Terá ele comido alguma feita em lume de chão e barrada com toucinho cozido? Não comeu decerto.
Não comeu e não comerá. Não são estas as melhores torradas do mundo. Essas – as melhores – sabe ele quais são. E tem a gentileza de partilhar esse seu saber com o comum dos mortais. Grande homem.
Mas o que mais apoquenta «o da sopa dos pobres» é a inquietação que lhe resultou de outras abordagens que fez sobre «comida». Confrontou-se, por força de comentários ouvidos, com a sua própria «génese» - assim mesmo – como me disse.
«Génese» disse meio espantado. Sim. Um homem põe-se a duvidar da sua…
Da sua?.
Sim. Da sua masculinidade.
Homem que goste de cozinhar é um tanto ou quanto assim como…
Os homens…homens…não cozinham. Não partilham tarefas domésticas. Têm sempre muitos trabalhos que trouxeram para casa, a comida não lhes diz nada.
Mas comem.
E há mais, disse-me: repara nos riscos que corres.
Quem gosta de gastronomia fala abertamente de matanças. Pergunta descontraidamente pelo telefone a um amigo: Então quando é que matas?
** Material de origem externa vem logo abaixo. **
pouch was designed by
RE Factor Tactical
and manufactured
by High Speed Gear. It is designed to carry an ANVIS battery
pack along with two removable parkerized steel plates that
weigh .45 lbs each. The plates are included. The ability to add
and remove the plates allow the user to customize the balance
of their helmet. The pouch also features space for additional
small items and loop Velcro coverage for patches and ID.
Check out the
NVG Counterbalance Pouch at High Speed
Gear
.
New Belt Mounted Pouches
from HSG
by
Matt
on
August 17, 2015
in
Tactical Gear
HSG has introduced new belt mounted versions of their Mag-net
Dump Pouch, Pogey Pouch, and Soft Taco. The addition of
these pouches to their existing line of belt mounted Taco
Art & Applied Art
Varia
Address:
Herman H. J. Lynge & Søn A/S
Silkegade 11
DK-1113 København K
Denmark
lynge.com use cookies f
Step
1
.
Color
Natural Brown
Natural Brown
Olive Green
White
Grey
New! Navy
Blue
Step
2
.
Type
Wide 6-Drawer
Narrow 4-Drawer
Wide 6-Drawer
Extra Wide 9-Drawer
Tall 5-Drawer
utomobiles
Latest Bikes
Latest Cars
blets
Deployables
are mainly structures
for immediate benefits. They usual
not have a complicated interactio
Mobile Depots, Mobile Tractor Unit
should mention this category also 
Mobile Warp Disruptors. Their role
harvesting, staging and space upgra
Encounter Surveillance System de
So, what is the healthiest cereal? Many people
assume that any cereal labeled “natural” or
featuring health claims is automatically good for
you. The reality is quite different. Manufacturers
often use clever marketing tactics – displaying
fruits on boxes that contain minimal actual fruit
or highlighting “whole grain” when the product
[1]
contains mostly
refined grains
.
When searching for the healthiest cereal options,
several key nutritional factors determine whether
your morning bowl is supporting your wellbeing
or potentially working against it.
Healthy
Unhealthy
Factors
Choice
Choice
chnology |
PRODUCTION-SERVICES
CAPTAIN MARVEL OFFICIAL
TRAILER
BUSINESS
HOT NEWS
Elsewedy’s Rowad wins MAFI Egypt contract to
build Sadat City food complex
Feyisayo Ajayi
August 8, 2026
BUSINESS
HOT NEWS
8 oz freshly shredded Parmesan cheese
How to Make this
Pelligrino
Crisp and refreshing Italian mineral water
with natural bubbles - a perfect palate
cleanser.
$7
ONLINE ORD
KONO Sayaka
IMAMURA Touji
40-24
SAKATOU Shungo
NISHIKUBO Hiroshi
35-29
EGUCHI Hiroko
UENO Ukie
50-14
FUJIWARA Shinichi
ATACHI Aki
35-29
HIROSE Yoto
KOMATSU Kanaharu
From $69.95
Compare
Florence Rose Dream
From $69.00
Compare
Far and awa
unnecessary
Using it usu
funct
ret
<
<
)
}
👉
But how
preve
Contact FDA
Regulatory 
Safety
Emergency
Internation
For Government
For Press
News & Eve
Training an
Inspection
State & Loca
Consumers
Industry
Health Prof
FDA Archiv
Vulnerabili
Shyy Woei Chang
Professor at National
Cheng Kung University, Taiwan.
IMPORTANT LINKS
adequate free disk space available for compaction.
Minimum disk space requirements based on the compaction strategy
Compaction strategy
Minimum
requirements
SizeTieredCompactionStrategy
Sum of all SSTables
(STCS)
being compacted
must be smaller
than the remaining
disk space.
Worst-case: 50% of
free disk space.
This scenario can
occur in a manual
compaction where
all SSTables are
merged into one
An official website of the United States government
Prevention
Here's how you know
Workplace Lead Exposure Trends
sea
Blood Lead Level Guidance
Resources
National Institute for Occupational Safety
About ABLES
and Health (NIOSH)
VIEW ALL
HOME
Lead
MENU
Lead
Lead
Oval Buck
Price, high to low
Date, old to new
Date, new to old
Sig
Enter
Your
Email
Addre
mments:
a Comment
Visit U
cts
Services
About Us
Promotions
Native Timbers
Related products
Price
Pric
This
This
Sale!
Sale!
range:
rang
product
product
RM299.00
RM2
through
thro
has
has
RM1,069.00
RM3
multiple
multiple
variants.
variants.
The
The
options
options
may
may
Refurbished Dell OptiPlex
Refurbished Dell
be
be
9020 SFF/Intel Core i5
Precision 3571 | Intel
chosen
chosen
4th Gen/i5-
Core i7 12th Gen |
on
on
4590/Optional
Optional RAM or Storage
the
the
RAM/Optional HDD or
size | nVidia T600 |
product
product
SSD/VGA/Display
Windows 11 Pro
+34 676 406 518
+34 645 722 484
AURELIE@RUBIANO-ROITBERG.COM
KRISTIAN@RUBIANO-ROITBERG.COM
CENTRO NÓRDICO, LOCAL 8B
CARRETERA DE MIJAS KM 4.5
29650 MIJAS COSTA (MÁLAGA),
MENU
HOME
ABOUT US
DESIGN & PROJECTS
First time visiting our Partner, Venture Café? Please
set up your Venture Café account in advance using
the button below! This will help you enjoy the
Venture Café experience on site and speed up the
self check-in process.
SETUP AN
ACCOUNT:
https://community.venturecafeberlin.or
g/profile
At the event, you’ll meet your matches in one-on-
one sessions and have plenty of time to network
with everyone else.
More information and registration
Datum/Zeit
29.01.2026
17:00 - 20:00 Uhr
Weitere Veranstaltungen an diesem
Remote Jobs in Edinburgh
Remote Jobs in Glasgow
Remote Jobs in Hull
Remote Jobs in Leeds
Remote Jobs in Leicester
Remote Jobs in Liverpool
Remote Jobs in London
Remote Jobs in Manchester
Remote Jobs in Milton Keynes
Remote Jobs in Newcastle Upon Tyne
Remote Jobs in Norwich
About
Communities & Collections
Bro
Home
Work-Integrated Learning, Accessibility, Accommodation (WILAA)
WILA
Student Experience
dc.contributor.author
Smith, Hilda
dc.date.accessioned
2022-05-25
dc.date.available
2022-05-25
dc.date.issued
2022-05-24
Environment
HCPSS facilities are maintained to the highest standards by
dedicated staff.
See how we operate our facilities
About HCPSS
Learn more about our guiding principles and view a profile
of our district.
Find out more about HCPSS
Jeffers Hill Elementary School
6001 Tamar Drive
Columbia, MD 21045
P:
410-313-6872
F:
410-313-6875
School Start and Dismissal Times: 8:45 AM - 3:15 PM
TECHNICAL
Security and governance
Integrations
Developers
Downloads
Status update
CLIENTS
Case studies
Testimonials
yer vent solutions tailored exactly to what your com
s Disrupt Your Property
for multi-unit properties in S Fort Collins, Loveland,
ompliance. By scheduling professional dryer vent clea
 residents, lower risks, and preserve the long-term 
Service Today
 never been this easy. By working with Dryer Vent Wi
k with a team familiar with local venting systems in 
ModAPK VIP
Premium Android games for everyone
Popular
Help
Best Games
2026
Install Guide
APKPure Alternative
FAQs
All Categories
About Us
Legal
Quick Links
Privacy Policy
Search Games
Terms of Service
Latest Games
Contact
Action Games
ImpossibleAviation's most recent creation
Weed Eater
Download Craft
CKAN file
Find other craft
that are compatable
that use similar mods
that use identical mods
Ao que é natural que o outro responda, ainda não vai ser este fim-de-semana, mas olha que no sábado vou matar dois ali no monte dos frades…os gajos de lá pediram-me e eu vou fazer-lhes esse favor.
E que se fale de sangue. Não desperdices o sangue, ouviste?
Imagina tu que tenho o telefone sob escuta, vou de cana em menos de um farol.
São perigosas as conversas de comida.